Tunisie. Amnesty International déplore la peine de prison infligée au journaliste Slim Boukhdir

Déclaration publique

MDE 30/012/2007

Amnesty International est très préoccupée de la peine d’un an d’emprisonnement imposée ce mardi 4 décembre au journaliste indépendant Slim Boukhdir, par un tribunal de Sakiet Ezzit (Sfax), pour « insulte à un fonctionnaire pendant l’accomplissement de son devoir », « atteinte à la moralité publique » et « refus de présenter sa carte d’identité ».

Slim Boukhdir a été arrêté le 26 novembre 2007 alors qu’il se rendait de Sfax à Tunis, après une convocation pour récupérer son passeport à Khaznadar, la banlieue de Tunis où il réside. Slim Boukhdir a comparu devant un juge à Sakiet Ezzit le lendemain et a été poursuivi aux termes des articles 125 et 226bis du Code pénal tunisien.

Son procès, ce mardi 4 décembre, a été observé par des membres d’une délégation d’Amnesty International actuellement en visite en Tunisie, ainsi que par des membres d’organisations tunisiennes de défense des droits humains et un représentant diplomatique de l’ambassade des États-Unis à Tunis. Pendant l’audience, les avocats de la défense ont fait valoir une série d’irrégularités dans les rapports de police et d’interrogatoire, demandant au tribunal de procéder à un contre-interrogatoire d’autres témoins.

Cependant, le juge l’a refusé, en violation des droits de la défense, et a condamné Slim Boukhdir à une année de prison pour les deux premiers chefs d’inculpation et à une amende supplémentaire de cinq dinars (soit environ quatre dollars des États-Unis) pour avoir refusé de présenter sa carte d’identité. Slim Boukhdir a été immédiatement renvoyé à la prison de Sfax, tandis que ses avocats indiquaient qu’ils interjetteraient appel de sa condamnation et de sa peine.

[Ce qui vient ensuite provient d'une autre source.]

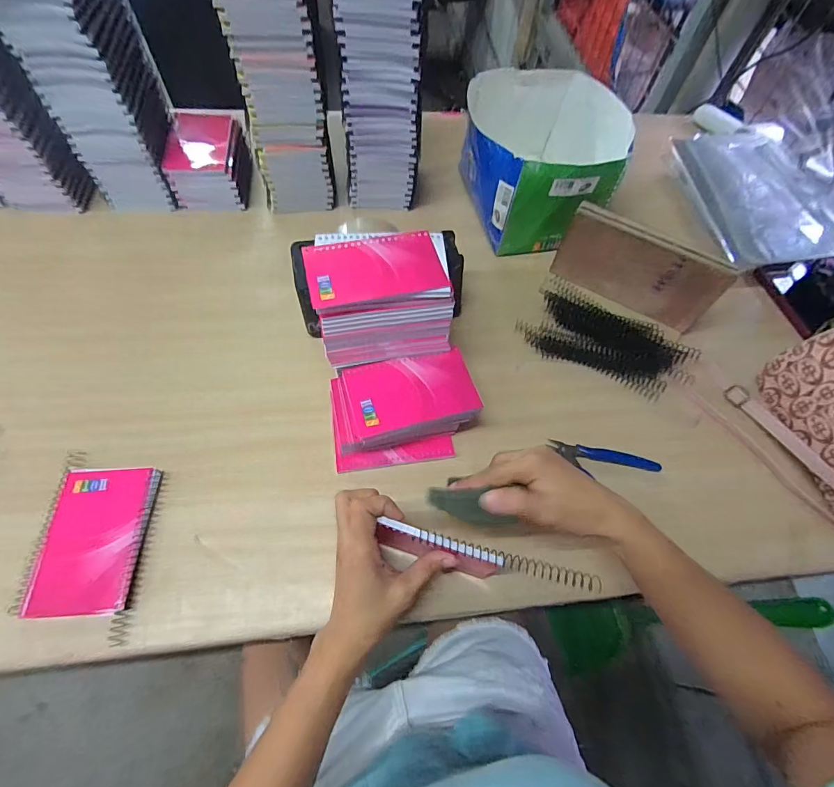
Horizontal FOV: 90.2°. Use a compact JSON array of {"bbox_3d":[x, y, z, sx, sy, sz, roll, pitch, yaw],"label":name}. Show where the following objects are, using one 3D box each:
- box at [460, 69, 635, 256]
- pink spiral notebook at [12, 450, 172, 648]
[{"bbox_3d":[0.174,-0.346,0.614,0.215,0.128,0.243,-9,62,-8],"label":"box"},{"bbox_3d":[-0.304,0.137,0.390,0.104,0.014,0.156,2,61,-2],"label":"pink spiral notebook"}]

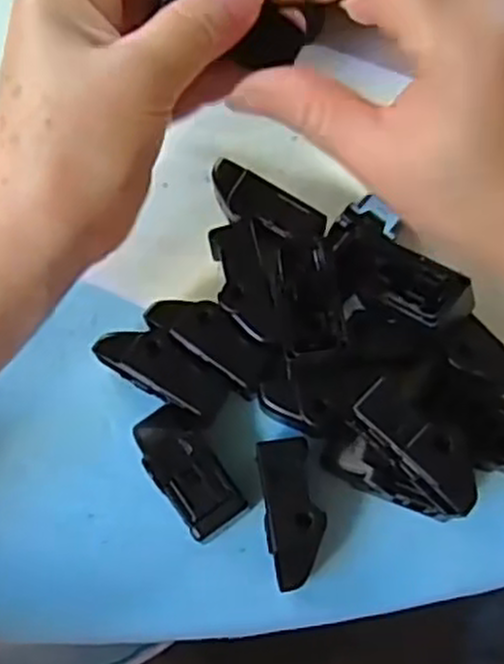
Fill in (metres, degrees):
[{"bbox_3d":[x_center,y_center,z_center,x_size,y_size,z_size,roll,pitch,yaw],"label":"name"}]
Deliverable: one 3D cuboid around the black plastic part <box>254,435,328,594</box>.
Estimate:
[{"bbox_3d":[0.014,0.062,0.266,0.019,0.021,0.048,-8,72,-1],"label":"black plastic part"}]

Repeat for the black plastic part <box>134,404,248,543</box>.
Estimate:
[{"bbox_3d":[-0.023,0.048,0.274,0.023,0.018,0.048,-28,73,-8],"label":"black plastic part"}]

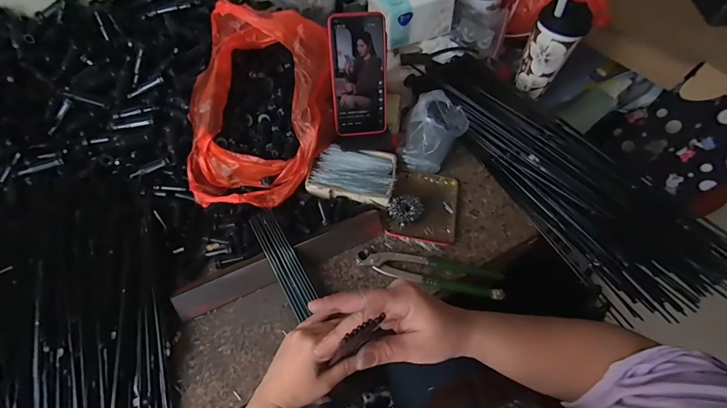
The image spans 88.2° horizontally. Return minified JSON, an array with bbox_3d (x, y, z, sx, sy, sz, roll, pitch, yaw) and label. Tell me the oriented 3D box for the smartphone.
[{"bbox_3d":[-0.005,-0.179,0.530,0.078,0.162,0.010,-7,28,-8],"label":"smartphone"}]

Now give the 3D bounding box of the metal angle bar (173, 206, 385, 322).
[{"bbox_3d":[-0.103,0.077,0.505,0.285,0.023,0.039,-22,62,-16],"label":"metal angle bar"}]

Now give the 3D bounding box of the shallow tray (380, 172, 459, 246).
[{"bbox_3d":[0.088,-0.001,0.565,0.104,0.015,0.122,11,58,3],"label":"shallow tray"}]

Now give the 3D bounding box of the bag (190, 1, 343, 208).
[{"bbox_3d":[-0.142,-0.145,0.536,0.193,0.145,0.268,3,58,-1],"label":"bag"}]

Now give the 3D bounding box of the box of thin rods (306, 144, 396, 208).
[{"bbox_3d":[-0.017,-0.043,0.569,0.124,0.030,0.082,6,58,0],"label":"box of thin rods"}]

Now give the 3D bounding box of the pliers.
[{"bbox_3d":[0.090,0.089,0.509,0.196,0.016,0.043,11,58,4],"label":"pliers"}]

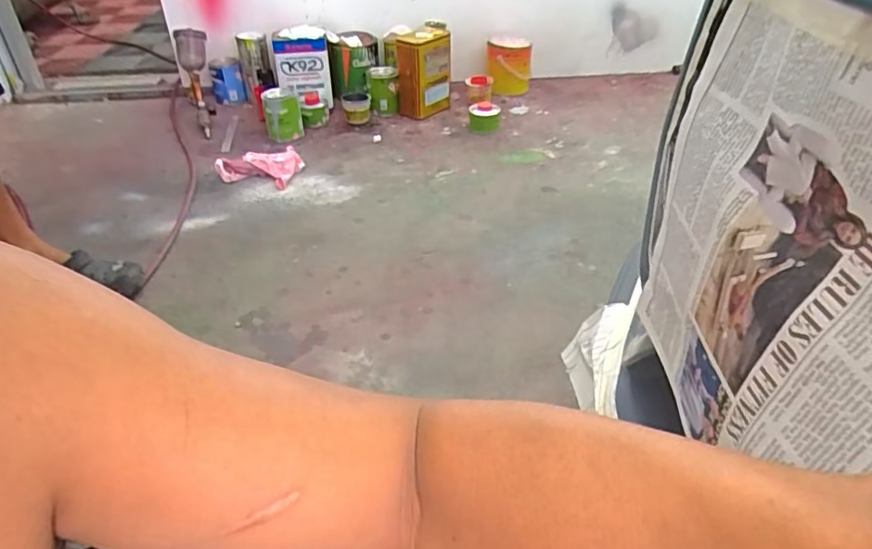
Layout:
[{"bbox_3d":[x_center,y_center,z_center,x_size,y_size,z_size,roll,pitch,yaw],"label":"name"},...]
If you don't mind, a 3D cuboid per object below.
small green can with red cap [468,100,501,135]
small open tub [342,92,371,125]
[{"bbox_3d":[0.146,-0.475,1.776,0.093,0.071,0.085,-1,37,1],"label":"small green can with red cap"},{"bbox_3d":[-0.242,-0.509,1.821,0.085,0.082,0.065,-6,38,-7],"label":"small open tub"}]

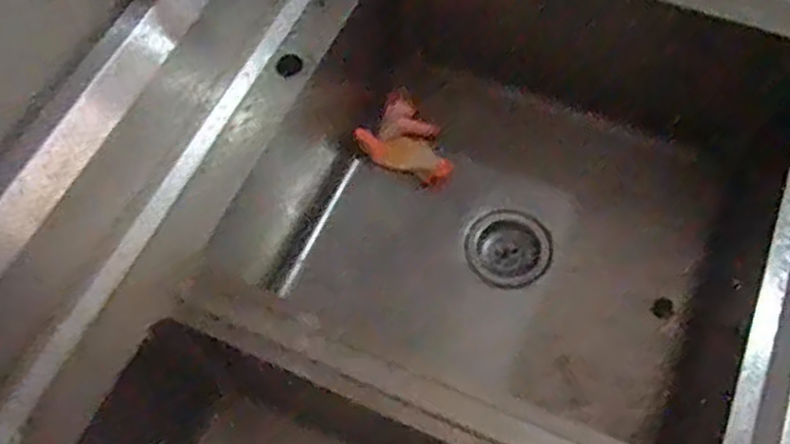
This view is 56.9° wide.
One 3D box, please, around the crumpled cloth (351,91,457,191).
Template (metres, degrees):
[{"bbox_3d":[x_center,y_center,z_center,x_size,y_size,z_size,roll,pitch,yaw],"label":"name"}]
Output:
[{"bbox_3d":[0.019,-0.101,0.967,0.092,0.069,0.115,-42,67,-18],"label":"crumpled cloth"}]

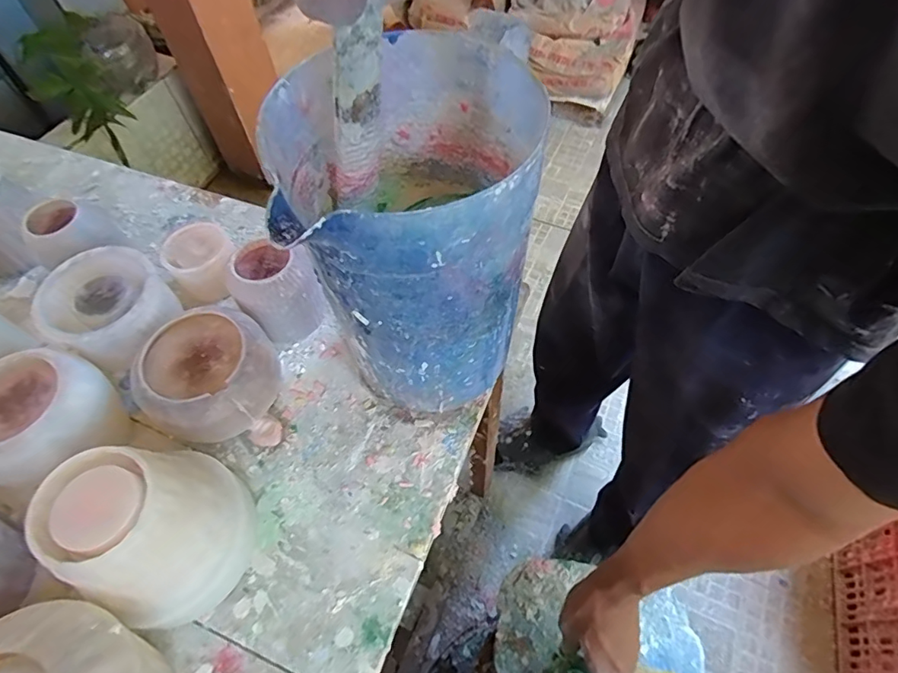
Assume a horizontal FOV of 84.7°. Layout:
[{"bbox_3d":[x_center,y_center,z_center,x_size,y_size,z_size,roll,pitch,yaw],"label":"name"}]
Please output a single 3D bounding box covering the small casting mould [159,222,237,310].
[{"bbox_3d":[-0.251,-0.070,0.503,0.074,0.057,0.072,-2,58,2],"label":"small casting mould"}]

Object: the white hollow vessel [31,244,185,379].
[{"bbox_3d":[-0.295,-0.018,0.447,0.105,0.077,0.097,32,65,21],"label":"white hollow vessel"}]

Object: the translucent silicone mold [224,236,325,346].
[{"bbox_3d":[-0.162,-0.042,0.461,0.067,0.077,0.071,-37,63,-18],"label":"translucent silicone mold"}]

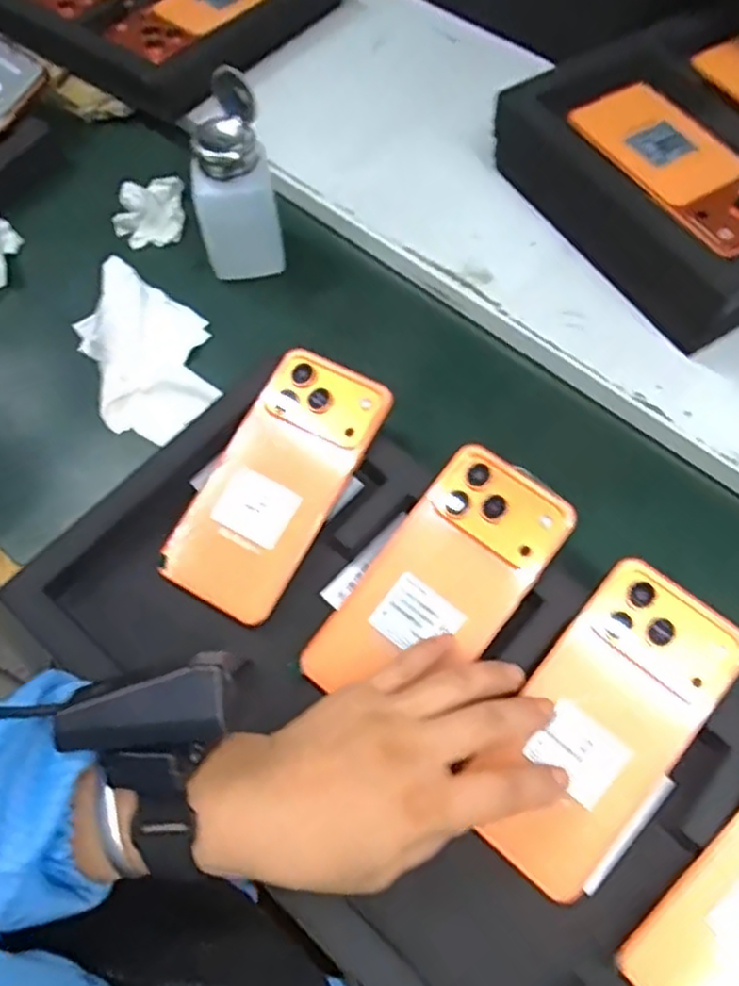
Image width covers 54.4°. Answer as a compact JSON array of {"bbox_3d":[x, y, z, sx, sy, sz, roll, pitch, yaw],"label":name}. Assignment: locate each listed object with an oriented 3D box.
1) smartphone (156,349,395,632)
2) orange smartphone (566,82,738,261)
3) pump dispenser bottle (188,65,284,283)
[{"bbox_3d":[-0.056,-0.008,0.431,0.077,0.008,0.162,28,79,10],"label":"smartphone"},{"bbox_3d":[0.210,-0.223,0.489,0.079,0.007,0.160,-33,68,-14],"label":"orange smartphone"},{"bbox_3d":[-0.093,-0.206,0.493,0.058,0.129,0.046,-16,65,-7],"label":"pump dispenser bottle"}]

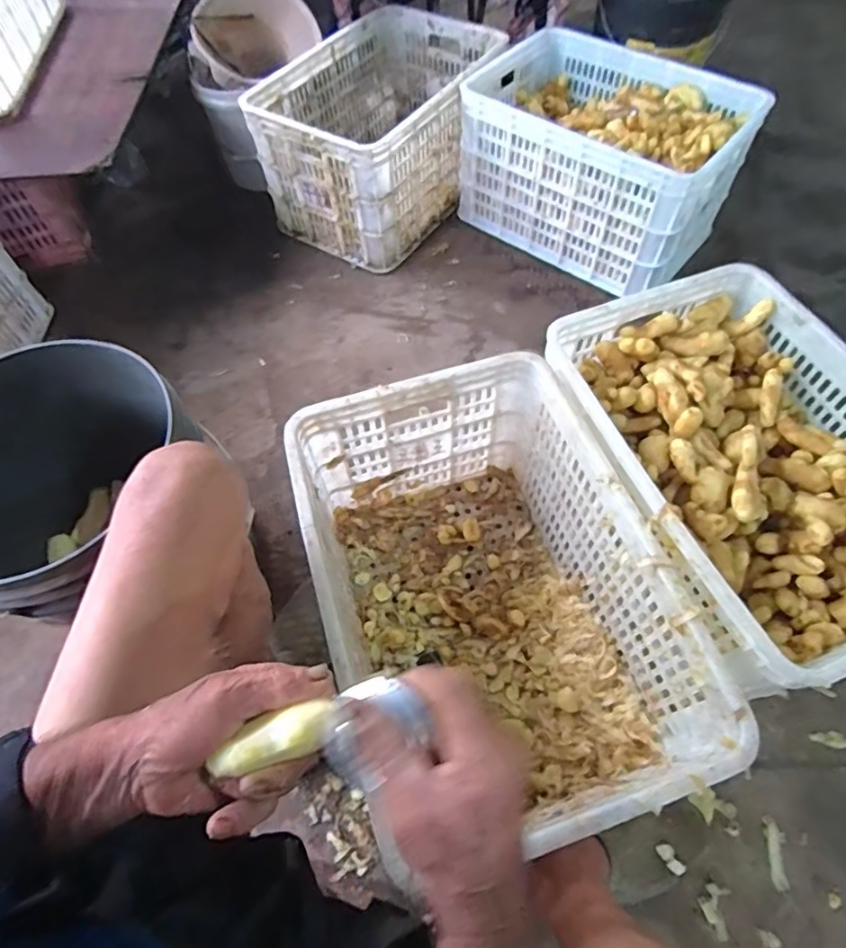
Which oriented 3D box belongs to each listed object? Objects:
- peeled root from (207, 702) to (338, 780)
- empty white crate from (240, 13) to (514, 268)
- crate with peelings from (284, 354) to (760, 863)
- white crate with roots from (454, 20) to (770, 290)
[{"bbox_3d":[-0.084,0.156,0.324,0.072,0.022,0.024,-22,61,-4],"label":"peeled root"},{"bbox_3d":[-0.086,-0.793,1.293,0.364,0.289,0.546,28,64,16],"label":"empty white crate"},{"bbox_3d":[0.069,0.162,0.710,0.349,0.294,0.508,-15,60,-8],"label":"crate with peelings"},{"bbox_3d":[0.390,-0.697,1.225,0.544,0.280,0.402,33,66,19],"label":"white crate with roots"}]

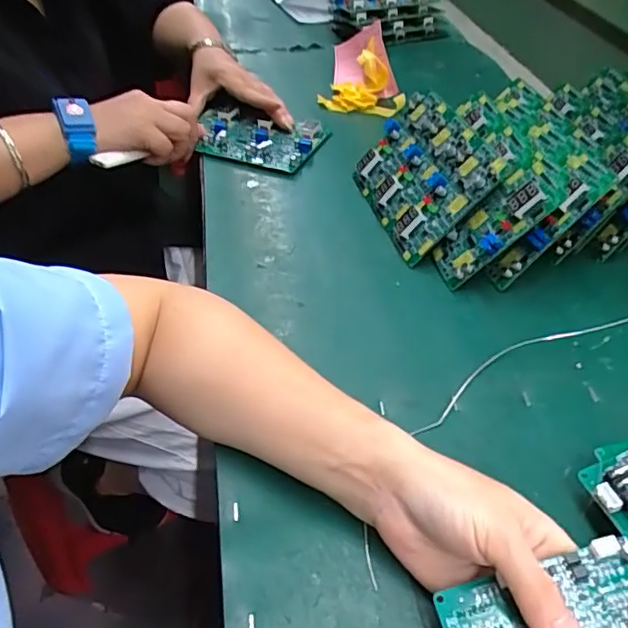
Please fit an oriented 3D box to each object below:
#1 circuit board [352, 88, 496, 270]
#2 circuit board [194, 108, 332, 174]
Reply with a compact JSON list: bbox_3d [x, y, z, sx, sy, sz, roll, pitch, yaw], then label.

Amnesty International craint que ce jugement ne soit une tentative de réduire au silence Slim Boukhdir pour sa critique des autorités. En mai 2007, il avait signalé avoir reçu des menaces de mort après un entretien qu’il avait accordé à al Hiwar (Dialogue), une chaîne de télévision installée à Londres, dans lequel il avait critiqué des membres de la famille du président Ben Ali.

La semaine précédant les menaces, Slim Boukhdir avait été agressé par des policiers. Journaliste indépendant, il avait été employé par Al Chourouk, un quotidien, mais avait été licencié après avoir publié sur Internet des entretiens qu’il avait menés avec un certain nombre de critiques et opposants du gouvernement ayant mené une grève de la faim lors du Sommet mondial sur la société de l’information, en novembre 2005. Avant son arrestation, Slim Boukhdir avait lui-même mené quinze jours de grève de la faim, pour protester contre les retards de l’administration qui devait lui délivrer son passeport.

Les poursuites visant Slim Boukhdir sont les dernières en date d’une série d’inculpations visant les journalistes indépendants et les opposants pacifiques aux autorités tunisiennes. Celles-ci semblent vouloir dissuader les journalistes et rédacteurs, les journaux et les magazines, de critiquer les pratiques du gouvernement tunisien ou les actions et décisions des ministres et responsables de haut rang. Ces inculpations entrent dans le cadre d’un système plus vaste de répression de l’opposition, qui implique une censure directe de publications tunisiennes et étrangères, notamment des sites Web, critiquant le gouvernement ; cette répression se traduit aussi sous la forme de harcèlement et d’intimidation des critiques du gouvernement et des défenseurs des droits humains, par une surveillance étroite et d’autres méthodes.

Amnesty International considérerait Slim Boukhdir comme un prisonnier d’opinion et demanderait sa libération immédiate et inconditionnelle s’il était emprisonné à la suite de cette inculpation. Notre organisation estime qu’il n’aurait pas dû être poursuivi pour avoir légitimement exercé son droit à la liberté d’expression, et s’oppose à l’utilisation des lois pénales sur la diffamation pour « geler » la libre expression et la libre circulation des informations et des idées, telle que la garantissent les normes internationales relatives aux droits humains, comme la Déclaration universelle des droits de l’homme et le Pacte international relatif aux droits civils et politiques.